= Oliviero Gatti =

Italian painter and engraver

Oliviero Gatti (1579–1648), an Italian painter and engraver, was a native of Parma. He was a scholar of Giovanni Lodovico Valesio, and, from the resemblance of his style, although greatly inferior, to that of Agostino Carracci, was probably instructed in engraving by that master. His works as a painter are little known; but he engraved several plates, some of which are after his own designs, which possess considerable merit. He was received into the Academy at Bologna in 1626 and was working in that city up to 1648.

One of his pupils appears to be Giovanni Battista Pasqualini.

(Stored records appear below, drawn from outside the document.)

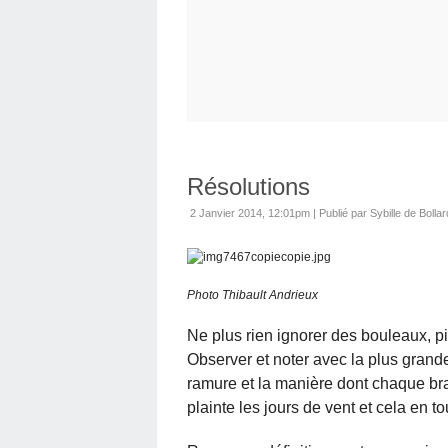
Résolutions
2 Janvier 2014, 12:01pm
|
Publié par Sybille de Bollar
Photo Thibault Andrieux
Ne plus rien ignorer des bouleaux, p
Observer et noter avec la plus grande 
ramure et la manière dont chaque bran
plainte les jours de vent et cela en t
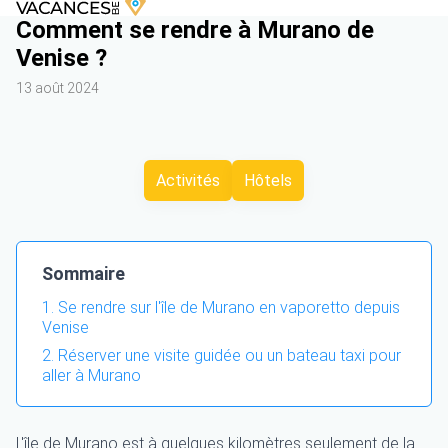
Comment se rendre à Murano de
Venise ?
13 août 2024
Activités
Hôtels
Sommaire
Se rendre sur l'île de Murano en vaporetto depuis
Venise
Réserver une visite guidée ou un bateau taxi pour
aller à Murano
L'île de Murano est à quelques kilomètres seulement de la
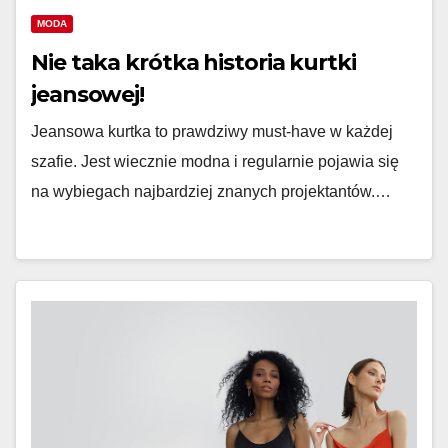
MODA
Nie taka krótka historia kurtki
jeansowej!
Jeansowa kurtka to prawdziwy must-have w każdej
szafie. Jest wiecznie modna i regularnie pojawia się
na wybiegach najbardziej znanych projektantów.…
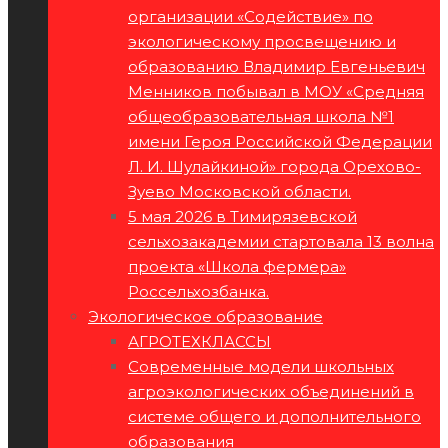
организации «Содействие» по
экологическому просвещению и
образованию Владимир Евгеньевич
Менников побывал в МОУ «Средняя
общеобразовательная школа №1
имени Героя Российской Федерации
Л. И. Шулайкиной» города Орехово-
Зуево Московской области.
5 мая 2026 в Тимирязевской
сельхозакадемии стартовала 13 волна
проекта «Школа фермера»
Россельхозбанка.
Экологическое образование
АГРОТЕХКЛАССЫ
Современные модели школьных
агроэкологических объединений в
системе общего и дополнительного
образования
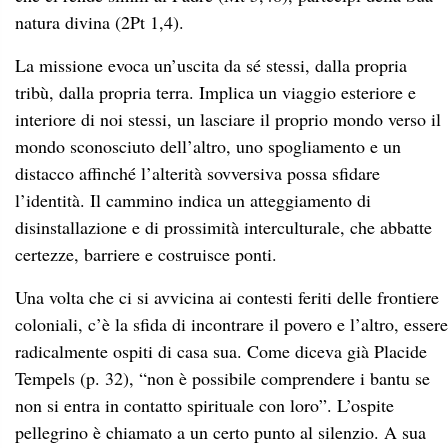
natura divina (2Pt 1,4).
La missione evoca un’uscita da sé stessi, dalla propria
tribù, dalla propria terra. Implica un viaggio esteriore e
interiore di noi stessi, un lasciare il proprio mondo verso il
mondo sconosciuto dell’altro, uno spogliamento e un
distacco affinché l’alterità sovversiva possa sfidare
l’identità. Il cammino indica un atteggiamento di
disinstallazione e di prossimità interculturale, che abbatte
certezze, barriere e costruisce ponti.
Una volta che ci si avvicina ai contesti feriti delle frontiere
coloniali, c’è la sfida di incontrare il povero e l’altro, essere
radicalmente ospiti di casa sua. Come diceva già Placide
Tempels (p. 32), “non è possibile comprendere i bantu se
non si entra in contatto spirituale con loro”. L’ospite
pellegrino è chiamato a un certo punto al silenzio. A sua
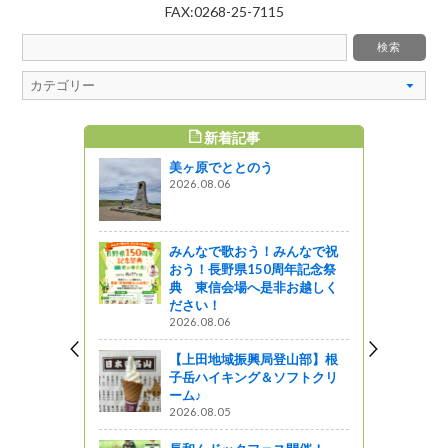
FAX:0268-25-7115
新着記事
すめ記事
美ヶ原でととのう
）が、ギター
2026.08.06
』発見
みんなで歌おう！みんなで祝
蛍」で絶品
おう！長野県150周年記念祭
ました！
典 東信会場へ是非お越しく
ださい！
2026.08.06
「うるぎ星の
【上田地域振興局登山部】根
せと ”うる
子岳ハイキング＆ソフトクリ
ーム♪
2026.08.05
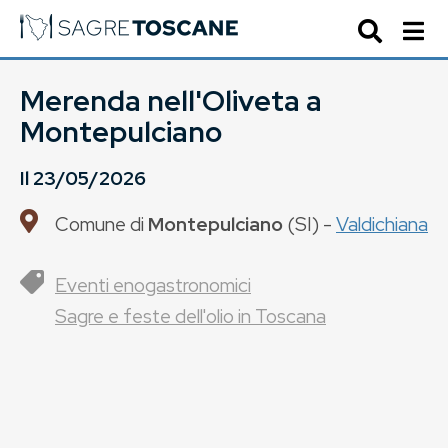
Merenda nell'Oliveta a
Montepulciano
Il
23/05/2026
Comune di
Montepulciano
(
SI
) -
Valdichiana
Eventi enogastronomici
Sagre e feste dell'olio in Toscana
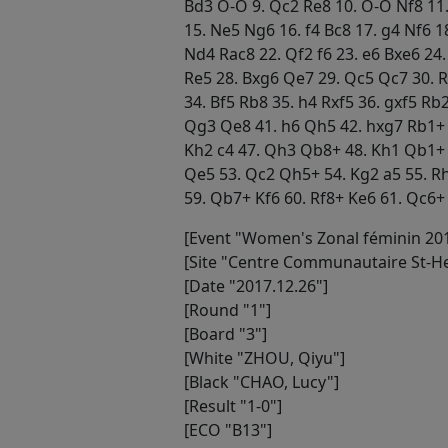
Bd3 O-O 9. Qc2 Re8 10. O-O Nf8 11.
15. Ne5 Ng6 16. f4 Bc8 17. g4 Nf6 
Nd4 Rac8 22. Qf2 f6 23. e6 Bxe6 24.
Re5 28. Bxg6 Qe7 29. Qc5 Qc7 30. R
34. Bf5 Rb8 35. h4 Rxf5 36. gxf5 Rb
Qg3 Qe8 41. h6 Qh5 42. hxg7 Rb1+ 4
Kh2 c4 47. Qh3 Qb8+ 48. Kh1 Qb1+
Qe5 53. Qc2 Qh5+ 54. Kg2 a5 55. Rh
59. Qb7+ Kf6 60. Rf8+ Ke6 61. Qc6+
[Event "Women's Zonal féminin 201
[Site "Centre Communautaire St-He
[Date "2017.12.26"]
[Round "1"]
[Board "3"]
[White "ZHOU, Qiyu"]
[Black "CHAO, Lucy"]
[Result "1-0"]
[ECO "B13"]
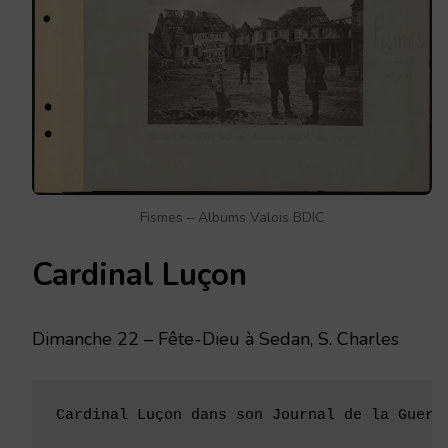
Fismes – Albums Valois BDIC
Cardinal Luçon
Dimanche 22 – Fête-Dieu à Sedan, S. Charles
Cardinal Luçon dans son Journal de la Guerr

The following prints are by him:
- St Francis Xavier kneeling on the sea-shore, and taking up a Crucifix, which is floating on the water; after his own design.
- The Virgin caressing the Infant Christ; after Lorenzo Garbieri.
- St Jerome; after Agostino Carracci. 1602.
- St Roch. 1605.
- An emblematical subject, representing an Armorial Bearing, supported by two River Gods, with an armed figure, standing alone, surrounded by Jupiter, Hercules, Neptune, Apollo, and Minerva; after L. Carracci.
- A set of four small plates, representing the Deity forming the World, the Creation of Adam, the Sacrifice of Abraham, and Judith with the Head of Holofernes; after Pordenone.
- A drawing-book; after the designs of Guercino.